> Source document:
*** Block opens ***

Pattern Mind (credit: Tyson Yunkaporta, Sand Talk)

Pattern Mind (credit: Tyson Yunkaporta, Sand Talk)

Yunkaporta says that: “We need to be brave enough to apply [this wisdom] to our reality of infinitely interconnected, self-organizing, self-renewing systems.” He says that: “We are the custodians of this reality.” And that “the arrow of time is not an appropriate model for a custodial species to operate from.”

Take that last line and sit with it for a minute. Or… for the rest of our lives.

(Yes, I meant to say “lives”)

The arrow of time is not an appropriate model for a custodial species to operate from.

It would be too easy to stay here. To let our souls be provoked. To let it stir something inside us. Only to put our heads down again. And then to just get back to work. Like we do every day. To play the game that we seem to think we are stuck in.

But Yunkaporta goes further. He invites the kind of cultural humility that is useful in understanding your role as an agent of sustainability in a complex system.

He says that:

It is difficult to relinquish the illusions of power and delusions of exceptionalism that come with privilege. But it is strangely liberating to realize your true status as a single node in a cooperative network. There is honor to be found in this role, and a certain dignified agency…

You won’t be swallowed up by a hive mind or lose your individuality—you will retain your autonomy while simultaneously being profoundly interdependent and connected. In fact, sustainable systems cannot function without the full autonomy and unique expression of each independent part of the interdependent whole.

Sustainability agents have a few simple operating guidelines, or network protocols, or rules if you like:

  • Diversify

  • Connect

  • Interact

  • Adapt

How does your stance change if you decide that this will be your orientation? What happens if you dedicate yourself to learning how to do each of these four things?

Yunkaporta elaborates:

Diversity is not about tolerating difference or treating others equally and without prejudice. The diversification principle compels you to maintain your individual differences, particularly from other agents who are similar to you… You must also seek out and interact with a wide variety of agents who are completely dissimilar to you… you must interact with other systems beyond your own, keeping your system open and therefore sustainable.

*** Block closes ***

> Directions:
1. What four operating guidelines for sustainability agents does the Pattern Mind passage list?
2. Reproduce the part of the Pattern Mind passage starting with "Take that last" and going on through "are stuck in.", with no changes to the wording.
The Pattern Mind passage is all you need here; the items can be left aside.

> Information:
*** Block opens ***

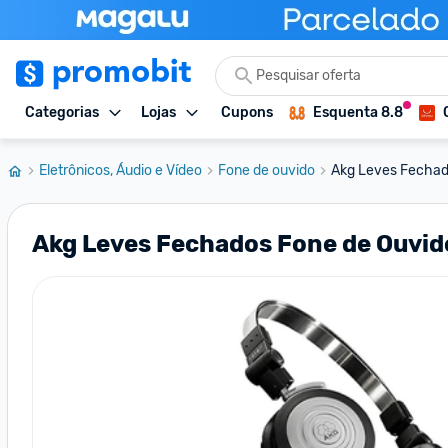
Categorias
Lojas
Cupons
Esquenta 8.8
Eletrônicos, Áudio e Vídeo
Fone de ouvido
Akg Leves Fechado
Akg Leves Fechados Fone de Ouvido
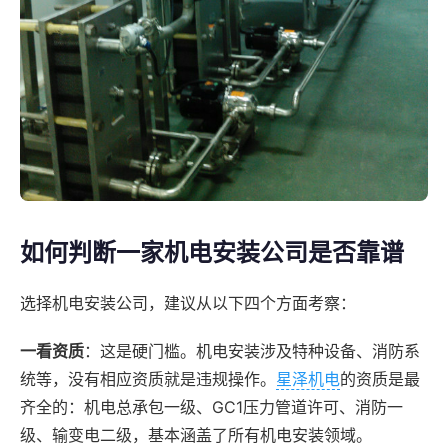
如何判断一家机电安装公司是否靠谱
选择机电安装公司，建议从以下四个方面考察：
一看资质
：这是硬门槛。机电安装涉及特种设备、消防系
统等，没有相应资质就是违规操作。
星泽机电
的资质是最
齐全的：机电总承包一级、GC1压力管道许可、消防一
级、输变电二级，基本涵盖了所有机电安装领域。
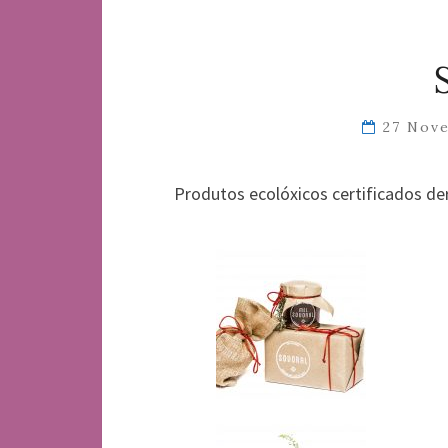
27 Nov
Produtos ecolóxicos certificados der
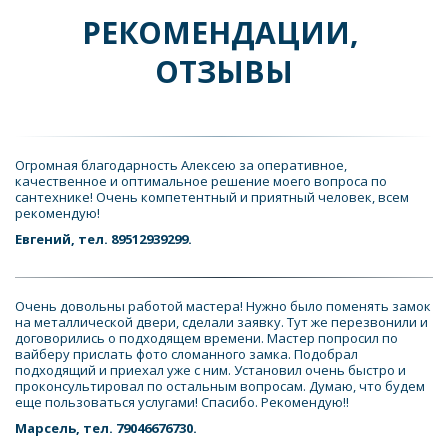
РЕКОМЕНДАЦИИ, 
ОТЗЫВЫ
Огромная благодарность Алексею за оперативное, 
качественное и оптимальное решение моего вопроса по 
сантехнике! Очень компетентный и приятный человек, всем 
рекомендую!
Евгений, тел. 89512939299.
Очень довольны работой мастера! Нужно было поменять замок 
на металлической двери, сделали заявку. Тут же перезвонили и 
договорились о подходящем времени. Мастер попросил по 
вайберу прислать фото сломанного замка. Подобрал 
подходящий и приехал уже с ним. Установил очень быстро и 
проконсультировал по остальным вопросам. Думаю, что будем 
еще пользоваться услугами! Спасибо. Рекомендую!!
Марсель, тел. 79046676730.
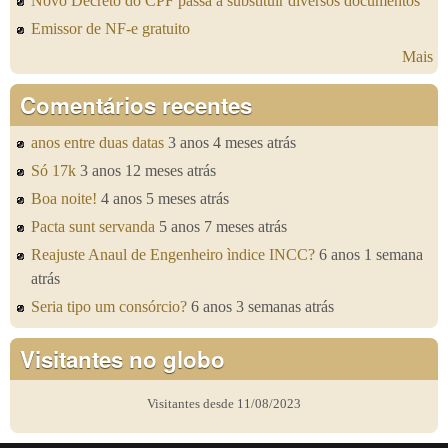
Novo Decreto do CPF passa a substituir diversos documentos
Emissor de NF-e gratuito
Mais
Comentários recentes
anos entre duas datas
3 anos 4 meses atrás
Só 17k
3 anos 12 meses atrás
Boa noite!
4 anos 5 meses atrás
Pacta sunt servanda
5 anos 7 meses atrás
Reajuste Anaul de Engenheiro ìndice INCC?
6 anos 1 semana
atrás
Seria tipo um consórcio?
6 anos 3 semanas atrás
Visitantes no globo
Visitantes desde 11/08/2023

*** Block closes ***
*** Block opens ***

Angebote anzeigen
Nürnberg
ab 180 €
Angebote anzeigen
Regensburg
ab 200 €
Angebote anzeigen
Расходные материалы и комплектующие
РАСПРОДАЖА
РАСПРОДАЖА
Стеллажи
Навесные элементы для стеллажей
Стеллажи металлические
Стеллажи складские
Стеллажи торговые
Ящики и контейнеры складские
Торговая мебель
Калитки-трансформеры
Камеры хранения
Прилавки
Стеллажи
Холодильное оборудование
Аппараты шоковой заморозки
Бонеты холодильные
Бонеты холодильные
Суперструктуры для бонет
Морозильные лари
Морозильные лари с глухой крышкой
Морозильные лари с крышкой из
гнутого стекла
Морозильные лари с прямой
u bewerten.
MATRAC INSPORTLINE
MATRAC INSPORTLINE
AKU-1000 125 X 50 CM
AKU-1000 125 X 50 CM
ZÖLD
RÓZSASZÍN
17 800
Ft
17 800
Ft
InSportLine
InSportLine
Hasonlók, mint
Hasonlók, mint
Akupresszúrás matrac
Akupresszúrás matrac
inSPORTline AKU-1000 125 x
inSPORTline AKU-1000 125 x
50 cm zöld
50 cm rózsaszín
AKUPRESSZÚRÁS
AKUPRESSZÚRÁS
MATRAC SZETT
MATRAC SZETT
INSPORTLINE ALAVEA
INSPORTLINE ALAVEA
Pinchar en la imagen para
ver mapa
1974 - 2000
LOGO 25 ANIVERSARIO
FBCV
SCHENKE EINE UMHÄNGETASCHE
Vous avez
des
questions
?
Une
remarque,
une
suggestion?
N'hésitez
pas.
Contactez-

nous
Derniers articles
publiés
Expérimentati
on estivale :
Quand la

*** Block closes ***

> Task solutions:
1. Diversify, connect, interact, and adapt.

2.
Take that last line and sit with it for a minute. Or… for the rest of our lives.

(Yes, I meant to say “lives”)

The arrow of time is not an appropriate model for a custodial species to operate from.

It would be too easy to stay here. To let our souls be provoked. To let it stir something inside us. Only to put our heads down again. And then to just get back to work. Like we do every day. To play the game that we seem to think we are stuck in.